If Industry wants, or expects, different services from government, then it is for Industry to say so, in a proper cohesive manner.
To my mind Rural Enterprise has evolved into professional specialised business and should use forums such as this, to exchange ideas and discuss what services, if any, are required from government, and how they should be funded.
The ball is therefore in your court to come forward with suggestions of what you want and how you would like to see it improved – I am sure there is always need for improvement.
The Rural Team administer grants to help deliver the aims of the Strategy, to facilitate business, to enhance the look of our Countryside and vitally to put our farmers on an equal footing to their EU Counterparts – a point sometimes overlooked by some when considering budget cuts and savings.

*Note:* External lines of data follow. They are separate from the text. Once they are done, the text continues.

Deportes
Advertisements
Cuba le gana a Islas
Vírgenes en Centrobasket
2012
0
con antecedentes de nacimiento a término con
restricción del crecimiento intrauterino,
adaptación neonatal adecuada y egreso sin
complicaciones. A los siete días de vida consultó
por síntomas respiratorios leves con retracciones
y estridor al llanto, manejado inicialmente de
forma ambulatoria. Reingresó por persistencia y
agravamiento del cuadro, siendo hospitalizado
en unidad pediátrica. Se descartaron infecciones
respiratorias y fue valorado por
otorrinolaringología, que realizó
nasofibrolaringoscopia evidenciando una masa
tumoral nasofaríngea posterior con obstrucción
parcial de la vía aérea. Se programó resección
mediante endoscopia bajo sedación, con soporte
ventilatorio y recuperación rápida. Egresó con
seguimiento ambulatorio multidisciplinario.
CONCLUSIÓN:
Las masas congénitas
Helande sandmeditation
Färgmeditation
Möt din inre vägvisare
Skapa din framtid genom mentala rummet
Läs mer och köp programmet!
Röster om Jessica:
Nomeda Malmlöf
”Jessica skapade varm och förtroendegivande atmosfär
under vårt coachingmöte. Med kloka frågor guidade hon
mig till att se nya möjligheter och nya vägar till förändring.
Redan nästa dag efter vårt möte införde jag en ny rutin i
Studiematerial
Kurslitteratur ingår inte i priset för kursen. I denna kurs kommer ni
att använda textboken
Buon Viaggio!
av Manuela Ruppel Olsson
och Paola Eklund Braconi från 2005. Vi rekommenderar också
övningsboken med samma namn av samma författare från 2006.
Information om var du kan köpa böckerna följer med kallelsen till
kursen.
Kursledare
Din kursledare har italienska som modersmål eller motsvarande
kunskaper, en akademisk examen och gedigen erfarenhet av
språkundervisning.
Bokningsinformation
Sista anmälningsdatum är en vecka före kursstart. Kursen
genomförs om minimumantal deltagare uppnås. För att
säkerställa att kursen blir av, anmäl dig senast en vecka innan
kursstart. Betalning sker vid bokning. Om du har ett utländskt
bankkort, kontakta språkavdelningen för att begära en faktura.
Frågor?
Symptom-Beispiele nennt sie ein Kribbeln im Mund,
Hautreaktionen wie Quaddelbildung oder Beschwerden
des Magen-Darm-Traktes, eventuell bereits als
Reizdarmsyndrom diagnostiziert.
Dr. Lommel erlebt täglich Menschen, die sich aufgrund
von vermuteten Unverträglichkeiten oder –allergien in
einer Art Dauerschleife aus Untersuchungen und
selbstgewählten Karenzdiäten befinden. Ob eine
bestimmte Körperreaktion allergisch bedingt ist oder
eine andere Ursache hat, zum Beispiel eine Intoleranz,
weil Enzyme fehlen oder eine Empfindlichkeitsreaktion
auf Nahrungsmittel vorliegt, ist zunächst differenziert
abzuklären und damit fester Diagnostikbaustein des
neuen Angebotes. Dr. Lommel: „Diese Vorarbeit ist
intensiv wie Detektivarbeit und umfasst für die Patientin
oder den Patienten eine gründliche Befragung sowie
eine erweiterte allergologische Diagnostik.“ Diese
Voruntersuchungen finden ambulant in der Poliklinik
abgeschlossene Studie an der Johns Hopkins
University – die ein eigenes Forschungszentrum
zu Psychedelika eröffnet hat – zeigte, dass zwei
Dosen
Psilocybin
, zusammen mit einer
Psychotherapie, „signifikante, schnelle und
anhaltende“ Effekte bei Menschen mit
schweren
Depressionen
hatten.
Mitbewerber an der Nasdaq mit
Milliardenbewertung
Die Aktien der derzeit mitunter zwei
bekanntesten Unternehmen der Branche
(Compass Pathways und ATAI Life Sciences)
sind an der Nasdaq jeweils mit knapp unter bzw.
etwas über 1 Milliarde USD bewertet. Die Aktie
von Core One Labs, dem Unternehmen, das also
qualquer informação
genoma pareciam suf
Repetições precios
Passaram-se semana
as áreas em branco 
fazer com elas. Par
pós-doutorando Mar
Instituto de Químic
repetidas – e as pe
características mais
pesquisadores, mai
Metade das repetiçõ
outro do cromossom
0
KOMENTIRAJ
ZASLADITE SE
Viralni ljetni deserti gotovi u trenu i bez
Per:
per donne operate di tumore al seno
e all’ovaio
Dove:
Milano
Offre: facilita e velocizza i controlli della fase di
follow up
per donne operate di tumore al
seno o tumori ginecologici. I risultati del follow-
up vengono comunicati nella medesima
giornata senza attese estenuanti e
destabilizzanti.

And as the years go on, the type of rural businesses change and adapt. But the underlying responsible and vital role of farmers, as food producers, has not.
The industry has long been at the forefront of innovation through its development of new processes, technologies and land management techniques.
Alternative energy sources are already being trialed. The use of photovoltaic arrays to generate electricity already plays a part in agriculture in Jersey today. The use of anaerobic digestion to reduce fossil fuel imports is being investigated.
One of the most controversial areas at the moment is the use of Genetically Modified crops. In 1999 the States adopted a proposition which stated that the Island authorities “take all possible steps to designate and maintain the Island of Jersey, free, from the growing of genetically modified organisms.”
The last Rural Economy Strategy called for the States to evaluate its position on GM crops. I fully appreciate the strong feelings on both sides of the argument, but we need to evaluate their current use. GM needs to be considered in its overall context balancing the risks and benefits of the technology – such as reducing the use of pesticides compared with the possible risks to the environment.
To put farming on a sustainable footing, it needs a highly skilled workforce.
Farming creates jobs.
We need entrepreneurial, ambitious people who have both the motivation to succeed and the skills to do so, and I’m happy today to see so many young farmers here. There is work to be done, however, on all sides to help our young people recognise the opportunity that some rural enterprises can provide.
They may have to start in the fields or packing sheds, but can go on to train in IT, land management, people management, animal husbandry, marketing and other skills needed within the industry. Very few young people in Rural Enterprise are going to start with a farm, land, sheds and tractors. Farm work is “different”, the work is hard, but there are a variety of opportunities that we have to help them recognise.
As well as Rural Enterprise producing food, creating jobs, diversifying the economy, the contribution most difficult to quantify is that of environmental protection, maintenance and enhancement.
It is usually lost on economists advising on our budgets, and sometimes even on my colleagues, to the fact that agriculture not only delivers a GVA* of £48M but it adds so much more value to our Island.
Being a small island, protection of the environment is vital and our natural resources are vulnerable to the weather and to the impacts of the population pressures. Therefore it is essential that these are protected to ensure that they are safe for generations to come.
Our countryside which, for the main part, is enhanced and maintained by the agricultural industry, underpins recreation, tourism, finance, in that it is a nice place to work or visit, and also our high net worth residents, who make significant contributions to our tax take, choose Jersey above other destinations citing our countryside as one of their deciding factors.
Rural Enterprise and farming is our Culture, our heritage and we are here today to hear about the various innovations taking place within the sector to help maintain it and drive it forward into the future – for all our benefits.’